Through his leadership, the Mt. Hood Kiwanis Camp became a nationally recognized model in serving persons with severe disabilities.

Over the last three decades, the camp has provided an interdisciplinary training site for PSU students from education and related fields who participate as counselors at the camp as part of their undergraduate or graduate preparation.

Dr. Brannan served as the principal investigator and research team leader for both the NCEP and NICP research projects that included close collaboration with the American Camping Association and outdoor programs nationwide.

Steve continues to be active professionally in his advocacy and writings for persons with disabilities.

Ann Fullerton

Ann Fullerton, Ph.D. is an Associate Professor in the Graduate School of Education at Portland State University.

Ann and her PSU colleagues developed one of the country's first inclusive teacher preparation programs at the college/university level with an integrated special and elementary education curriculum.

Dr. Fullerton has consulted with and trained community recreation providers in inclusive strategies through grant projects which she directed.

She has a wealth of practical experience and, as a youth and young adult, worked in summer camps in a number of staff positions.

For the past six years, she has coordinated PSU's university-camp partnership with the Mt. Hood Kiwanis camp for children and youth with disabilities, Oregon's major specialized camp serving persons with complex and multiple disabilities.

Ann recruits and directs the training and supervision of 160 college-aged students who serve as counselors at the camp each year.

As part of the NCEP and NICP research team during the past eight years, Ann has been involved in researching the impact of camp and outdoor programs on youth with and without disabilities.

Gary M. Robb

Gary M. Robb, M.S., is associate professor in the Department of Recreation and Park Administration, School of Health, Physical Education, and Recreation at Indiana University (IU).

Gary Robb handles two major administrative responsibilities.

He serves as the executive Director of Bradford Woods, a 2,400-acre Outdoor Education and Leadership center at Martinsville, IN that is operated by Indiana University.
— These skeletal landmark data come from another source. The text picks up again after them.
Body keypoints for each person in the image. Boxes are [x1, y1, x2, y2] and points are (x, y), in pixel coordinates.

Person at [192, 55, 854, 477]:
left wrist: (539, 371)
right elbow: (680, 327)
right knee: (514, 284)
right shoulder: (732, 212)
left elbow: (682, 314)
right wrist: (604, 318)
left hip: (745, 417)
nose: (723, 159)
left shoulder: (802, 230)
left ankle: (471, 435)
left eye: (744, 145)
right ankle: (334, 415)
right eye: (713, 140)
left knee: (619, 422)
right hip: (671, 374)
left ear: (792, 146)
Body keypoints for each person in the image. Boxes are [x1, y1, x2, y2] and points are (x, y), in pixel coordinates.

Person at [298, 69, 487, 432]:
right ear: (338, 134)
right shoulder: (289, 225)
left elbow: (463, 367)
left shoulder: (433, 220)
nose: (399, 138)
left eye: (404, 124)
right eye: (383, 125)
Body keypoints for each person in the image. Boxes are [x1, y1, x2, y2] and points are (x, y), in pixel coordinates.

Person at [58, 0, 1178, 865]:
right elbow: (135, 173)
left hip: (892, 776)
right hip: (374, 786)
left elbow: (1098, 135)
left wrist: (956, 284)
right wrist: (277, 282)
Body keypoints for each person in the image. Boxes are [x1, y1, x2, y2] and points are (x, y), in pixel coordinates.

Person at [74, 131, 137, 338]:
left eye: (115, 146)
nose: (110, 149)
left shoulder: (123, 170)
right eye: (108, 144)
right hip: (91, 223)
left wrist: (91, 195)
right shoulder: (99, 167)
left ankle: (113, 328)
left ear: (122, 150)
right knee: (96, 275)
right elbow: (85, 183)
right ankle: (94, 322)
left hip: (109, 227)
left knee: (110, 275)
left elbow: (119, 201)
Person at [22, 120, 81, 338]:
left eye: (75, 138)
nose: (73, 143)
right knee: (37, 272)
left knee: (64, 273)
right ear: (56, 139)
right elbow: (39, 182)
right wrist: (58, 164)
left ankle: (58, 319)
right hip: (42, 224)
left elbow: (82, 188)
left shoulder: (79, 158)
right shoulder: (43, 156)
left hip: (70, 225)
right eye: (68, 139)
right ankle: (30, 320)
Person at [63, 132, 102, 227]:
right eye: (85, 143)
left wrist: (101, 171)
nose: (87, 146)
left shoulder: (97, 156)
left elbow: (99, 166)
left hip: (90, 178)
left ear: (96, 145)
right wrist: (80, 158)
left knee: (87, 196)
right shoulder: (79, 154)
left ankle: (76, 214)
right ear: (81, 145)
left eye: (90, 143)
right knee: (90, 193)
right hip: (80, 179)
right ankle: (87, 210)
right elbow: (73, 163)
He is also executive director of the National Center on Accessibility (NCA) located on the campus of IU.

Working with people with disabilities in recreation environments for over 25 years, Gary is currently the president of the National Alliance for Accessible Golf; he recently assisted in the development of accessibility guidelines for outdoor recreation environments, serving on the U.s. Access Board Regulatory negotiation Committee for Developed Outdoor Areas.

Gary is a national leader in recreation and outdoor education for persons with disabilities.
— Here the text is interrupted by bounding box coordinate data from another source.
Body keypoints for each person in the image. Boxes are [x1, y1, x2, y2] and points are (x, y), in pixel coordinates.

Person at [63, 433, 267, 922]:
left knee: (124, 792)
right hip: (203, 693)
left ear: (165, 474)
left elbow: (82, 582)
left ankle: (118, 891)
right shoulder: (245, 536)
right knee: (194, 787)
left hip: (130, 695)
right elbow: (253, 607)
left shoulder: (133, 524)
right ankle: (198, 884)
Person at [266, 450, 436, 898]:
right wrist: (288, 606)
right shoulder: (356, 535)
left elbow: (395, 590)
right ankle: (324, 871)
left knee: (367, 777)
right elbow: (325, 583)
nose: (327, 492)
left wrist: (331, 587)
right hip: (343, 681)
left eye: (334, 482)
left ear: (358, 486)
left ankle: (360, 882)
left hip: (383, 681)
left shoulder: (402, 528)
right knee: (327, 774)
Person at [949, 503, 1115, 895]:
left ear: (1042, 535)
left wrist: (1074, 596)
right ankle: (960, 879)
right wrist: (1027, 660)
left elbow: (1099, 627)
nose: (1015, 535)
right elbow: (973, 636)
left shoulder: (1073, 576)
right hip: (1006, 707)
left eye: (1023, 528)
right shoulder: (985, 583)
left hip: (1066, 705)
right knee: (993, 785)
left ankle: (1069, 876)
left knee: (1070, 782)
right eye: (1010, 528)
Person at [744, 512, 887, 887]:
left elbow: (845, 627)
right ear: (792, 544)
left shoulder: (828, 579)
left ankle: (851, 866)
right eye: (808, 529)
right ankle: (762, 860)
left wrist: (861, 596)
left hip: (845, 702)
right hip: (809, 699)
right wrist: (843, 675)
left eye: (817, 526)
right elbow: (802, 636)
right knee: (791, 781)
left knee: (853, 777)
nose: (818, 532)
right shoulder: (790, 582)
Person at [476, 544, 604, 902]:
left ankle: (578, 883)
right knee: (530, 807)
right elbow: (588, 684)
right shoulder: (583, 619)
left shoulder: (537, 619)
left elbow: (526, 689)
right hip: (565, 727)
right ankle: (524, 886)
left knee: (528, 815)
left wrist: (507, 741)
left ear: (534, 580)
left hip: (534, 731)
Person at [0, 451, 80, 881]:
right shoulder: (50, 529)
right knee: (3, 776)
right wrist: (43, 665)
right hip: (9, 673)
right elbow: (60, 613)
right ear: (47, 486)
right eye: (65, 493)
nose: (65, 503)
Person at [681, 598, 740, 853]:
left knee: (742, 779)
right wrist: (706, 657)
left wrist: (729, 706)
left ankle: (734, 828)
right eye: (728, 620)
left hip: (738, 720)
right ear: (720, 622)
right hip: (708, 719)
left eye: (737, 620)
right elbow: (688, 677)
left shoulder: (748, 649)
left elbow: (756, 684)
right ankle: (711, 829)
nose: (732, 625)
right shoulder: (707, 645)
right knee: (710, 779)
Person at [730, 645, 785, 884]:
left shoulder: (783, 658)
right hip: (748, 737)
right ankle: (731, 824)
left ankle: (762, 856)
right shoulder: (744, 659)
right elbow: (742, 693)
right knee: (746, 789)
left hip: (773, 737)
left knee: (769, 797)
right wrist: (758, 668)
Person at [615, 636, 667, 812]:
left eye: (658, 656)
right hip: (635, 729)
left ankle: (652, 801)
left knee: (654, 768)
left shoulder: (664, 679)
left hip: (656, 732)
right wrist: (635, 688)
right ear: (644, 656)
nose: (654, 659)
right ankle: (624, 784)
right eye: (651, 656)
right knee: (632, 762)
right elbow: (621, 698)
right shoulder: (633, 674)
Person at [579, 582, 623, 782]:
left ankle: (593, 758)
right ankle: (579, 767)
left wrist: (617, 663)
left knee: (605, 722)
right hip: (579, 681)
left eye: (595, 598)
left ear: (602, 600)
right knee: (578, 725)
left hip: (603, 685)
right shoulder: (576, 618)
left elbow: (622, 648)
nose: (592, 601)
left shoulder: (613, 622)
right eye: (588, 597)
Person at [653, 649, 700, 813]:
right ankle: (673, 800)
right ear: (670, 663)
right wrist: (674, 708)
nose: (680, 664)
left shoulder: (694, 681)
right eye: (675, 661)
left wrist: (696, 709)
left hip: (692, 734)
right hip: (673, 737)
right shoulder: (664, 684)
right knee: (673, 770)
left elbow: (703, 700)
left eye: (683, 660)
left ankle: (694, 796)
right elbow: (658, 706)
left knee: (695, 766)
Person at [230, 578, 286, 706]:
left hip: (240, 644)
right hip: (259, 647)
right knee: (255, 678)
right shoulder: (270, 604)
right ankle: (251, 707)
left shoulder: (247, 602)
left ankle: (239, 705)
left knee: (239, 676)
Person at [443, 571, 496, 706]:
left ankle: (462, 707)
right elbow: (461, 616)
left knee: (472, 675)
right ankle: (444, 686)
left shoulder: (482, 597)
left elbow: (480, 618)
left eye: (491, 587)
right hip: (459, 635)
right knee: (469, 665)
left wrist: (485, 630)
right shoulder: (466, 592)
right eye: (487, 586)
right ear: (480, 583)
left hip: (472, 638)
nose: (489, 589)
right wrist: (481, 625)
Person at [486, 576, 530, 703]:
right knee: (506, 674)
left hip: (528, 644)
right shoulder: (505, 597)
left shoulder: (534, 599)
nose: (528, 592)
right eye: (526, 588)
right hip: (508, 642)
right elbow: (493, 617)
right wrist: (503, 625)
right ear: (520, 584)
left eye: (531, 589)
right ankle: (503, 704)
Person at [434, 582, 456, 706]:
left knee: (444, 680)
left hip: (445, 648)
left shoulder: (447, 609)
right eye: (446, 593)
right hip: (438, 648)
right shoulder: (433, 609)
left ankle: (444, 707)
He is past president of the National Therapeutic Recreation Society, a member of the board of trustees of the National Recreation and Park Association, and has served as a regional research coordinator for both the NCEP and NICP projects.

Gary continues to provide guidance and consultation to camps and outdoor/environmental education programs nationwide on the administration and operation of their programs serving persons with disabilities.

Michael Bender

Michael Bender, Ed.D., is vice president of the Kennedy Krieger Institute, an international facility in Baltimore, MD, and a professor of education with a joint appointment in pediatrics from The John Hopkins University and School of Medicine. Dr. Bender has been with the Institute for the past 30 years, helping individuals with disorders of the brain participate as fully as possible in family, school, and community life. He has published over 30 books and numerous papers dealing with the areas of special education and rehabilitation, and has served as project director, coordinator, and national consultant to grants addressing the leisure needs of individuals with disabilities. He is the co-author of the four-volume series, A Functional Curriculum for Teaching Students with Disabilities, which has been a major curriculum resource to the field of special education for the last 25 years. Most recently he has served as a regional research coordinator for both the NCEP and NICP projects. Michael continues to write extensively in areas that address the needs of parents and children with disabilities.